Un immeuble-œuvre d’art new-yorkais figé dans les années 1970

Un ensemble dépouillé mais pas austère

En 2010, la réhabilitation du 101, Spring Street peut commencer. Les 1 300 pièces en fonte moulée de la façade sont déboulonnées pour être réparées ou remplacées. A l’intérieur, on adapte l’édifice aux normes de confort et de sécurité actuelles – climatisation, doubles vitrages, dispositif anti-incendie – avec le maximum de discrétion. Objectif : donner l’impression que l’immeu­ble n’a pas été touché. Facture : 23 millions de dollars.

Dans un quartier où chaque centimètre carré est mis à profit, cette relique d’une époque où l’espace n’était pas un luxe exerce un charme puissant. Judd avait décidé de ne rien cloisonner, consacrant chaque étage du bâtiment à une seule activité – manger, dormir, travailler…

Des fenêtres donnant sur le quartier de SoHo.

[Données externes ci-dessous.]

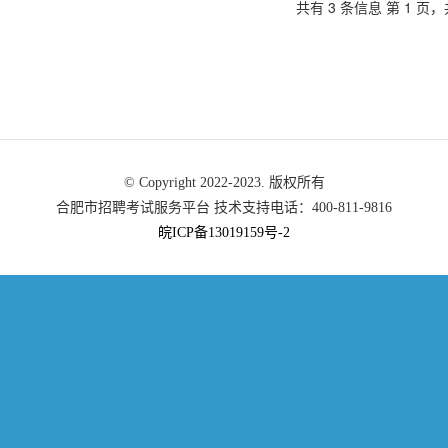
共有 3 条信息 第 1 页，
© Copyright 2022-2023. 版权所有
合肥市招聘考试服务平台 技术支持电话：400-811-9816
皖ICP备13019159号-2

Donald Judd Works/Art/Judd Foundation

En préservationniste, il avait gardé jusqu’aux taches d’huile de machine, intervenant sur l’architecture par petites touches : un interstice entre le plancher et la base des murs, un théâtre de marionnettes caché dans une soupente, un plafond en pin.

Dépouillé sans être austère, l’ensemble est d’une étonnante modernité. Comme le résume Chris D’Amelio, l’un des associés de Zwirner, la galerie de Chelsea qui représente la fondation, « le travail de Judd n’a pas pris une ride, car les générations suivantes n’ont pas rejeté le vocabulaire qu’il a inventé ».

La vie entre maintenant par petites bouffées à l’adresse où le temps s’est arrêté. En dehors des visites guidées, par groupes de huit, la Fondation Judd proposera bientôt des ateliers de dessin. Pas besoin d’être un artiste pour participer. « C’est juste une autre manière de découvrir le bâtiment, précise Rainer. Nous ne sommes pas un musée, mais une maison. Les gens devraient pouvoir venir s’asseoir et ne rien faire. »

Le rez-de-chaussée héberge en outre deux installations par an (on ne dit pas « exposition » dans la maison Judd), conçues par Flavin, qui fait office d’architecte et de curateur de la fondation. Rainer, qui a fait des études de cinéma, filme de son côté les témoignages de tous les assistants, fabricants, artistes, galeristes et collectionneurs qui ont côtoyé son père, pour constituer une histoire orale de sa carrière. Les Judd préparent aussi une monographie de l’artiste ainsi qu’une réédition de ses écrits, qui sortira en mars. « Je n’arrête pas de me dire : l’année prochaine, j’aurai plus de temps pour mes projets personnels, commente Flavin. C’est comme ça depuis vingt et un ans. »

En 2017, le MoMA de New York consacrera une rétrospective à Donald Judd, la première depuis 1988. En gardienne de l’orthodoxie, Rainer a surligné dans les œuvres complè­tes de son père tous les reproches qu’il faisait à ce musée (il a aussi des mots durs pour le Centre Pompidou, « un monstre cher et disproportionné »), avant de les livrer à la conservatrice chargée de l’exposition, Ann Temkin : « Je voulais que la vision de Don soit comprise. Ce n’est pas parce qu’une institution a de l’argent qu’elle peut montrer les œuvres et se passer du contexte. »

L’intéressée n’en a pas pris ombrage. Selon Ann Temkin, « les critiques de Judd sont fondées ». Quant à ses enfants, elle admire leur dévouement. « Il y a d’autres familles d’artistes très impliquées – les familles Picasso et Matisse, les Duchamp – mais avec Judd la tâche est plus complexe car il y a cette question de la permanence. Ses enfants ont hérité d’une énorme responsabilité, et ils ont choisi de l’accepter. Nous avons beaucoup de chance. »

La génération suivante sera-t-elle tenue elle aussi par cette obligation ? Flavin Judd, en tout cas, ne souhaite pas que ses trois enfants s’investissent dans la fondation. Il aimerait qu’ils soient artistes. Comme Don.